Work instructions: For this exercise, transcribe every line of the material exactly and skip the pictures.
-- Supplied entries follows --
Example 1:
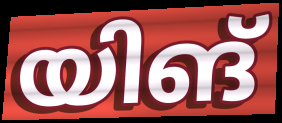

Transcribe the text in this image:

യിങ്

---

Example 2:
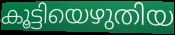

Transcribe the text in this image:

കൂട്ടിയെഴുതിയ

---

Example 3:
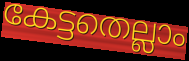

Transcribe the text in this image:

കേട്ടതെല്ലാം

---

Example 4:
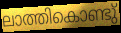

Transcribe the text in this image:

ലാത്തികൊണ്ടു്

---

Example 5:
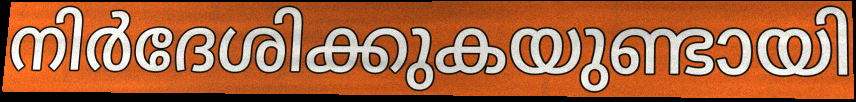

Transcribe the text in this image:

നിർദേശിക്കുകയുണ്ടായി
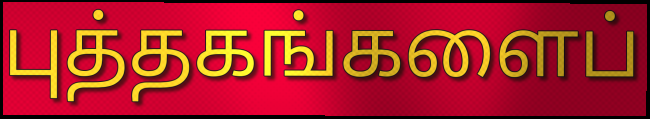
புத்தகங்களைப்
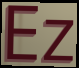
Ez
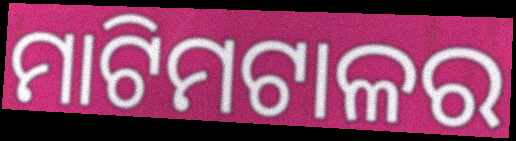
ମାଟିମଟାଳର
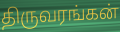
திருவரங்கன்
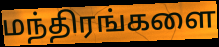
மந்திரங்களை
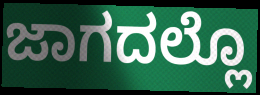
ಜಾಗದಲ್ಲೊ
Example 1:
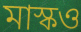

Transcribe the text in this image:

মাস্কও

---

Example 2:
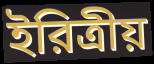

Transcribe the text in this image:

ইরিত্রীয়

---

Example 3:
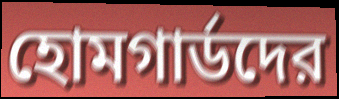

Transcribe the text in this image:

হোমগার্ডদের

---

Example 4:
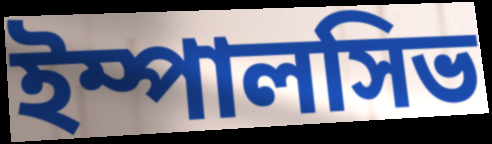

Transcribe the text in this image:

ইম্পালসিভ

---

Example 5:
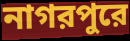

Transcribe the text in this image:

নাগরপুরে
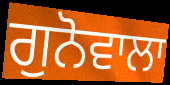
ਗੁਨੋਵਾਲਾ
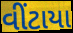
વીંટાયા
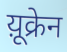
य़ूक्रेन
-- Supplied entries concluded --
Your solution:
Example 1:

Transcribe the text in this image:

യിങ്

---

Example 2:

Transcribe the text in this image:

കൂട്ടിയെഴുതിയ

---

Example 3:

Transcribe the text in this image:

കേട്ടതെല്ലാം

---

Example 4:

Transcribe the text in this image:

ലാത്തികൊണ്ടു്

---

Example 5:

Transcribe the text in this image:

നിർദേശിക്കുകയുണ്ടായി
புத்தகங்களைப்
Ez
ମାଟିମଟାଳର
திருவரங்கன்
மந்திரங்களை
ಜಾಗದಲ್ಲೊ
Example 1:

Transcribe the text in this image:

মাস্কও

---

Example 2:

Transcribe the text in this image:

ইরিত্রীয়

---

Example 3:

Transcribe the text in this image:

হোমগার্ডদের

---

Example 4:

Transcribe the text in this image:

ইম্পালসিভ

---

Example 5:

Transcribe the text in this image:

নাগরপুরে
ਗੁਨੋਵਾਲਾ
વીંટાયા
य़ूक्रेन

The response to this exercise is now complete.